__TASK TO CARRY OUT__:
Where in the entries below does "Timur" appear? Copy every line that has it.

[Transcribed page contents]
=====

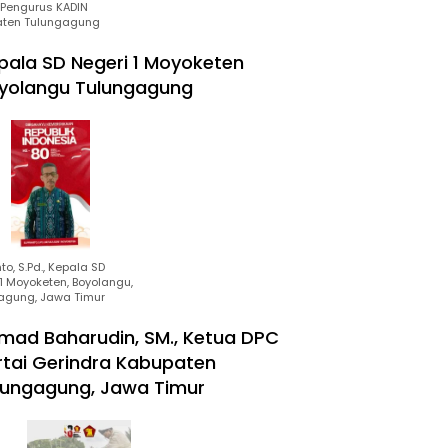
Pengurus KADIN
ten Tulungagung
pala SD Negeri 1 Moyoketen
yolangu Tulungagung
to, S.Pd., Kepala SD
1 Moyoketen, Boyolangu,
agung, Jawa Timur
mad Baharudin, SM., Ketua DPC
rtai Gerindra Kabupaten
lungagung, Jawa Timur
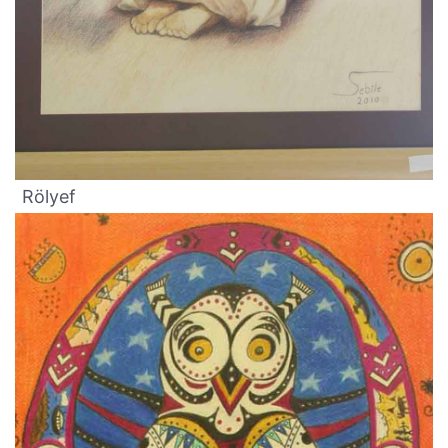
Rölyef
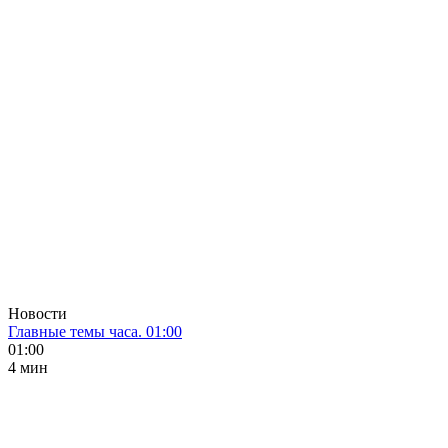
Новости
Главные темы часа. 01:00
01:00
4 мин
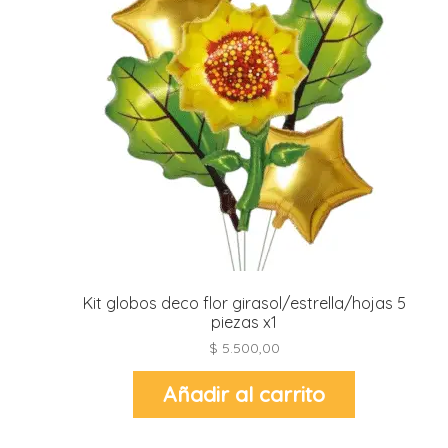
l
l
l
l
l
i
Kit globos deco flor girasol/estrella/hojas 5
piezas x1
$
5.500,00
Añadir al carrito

=====

__SOLUTION TO THIS PROBLEM__:
agung, Jawa Timur
lungagung, Jawa Timur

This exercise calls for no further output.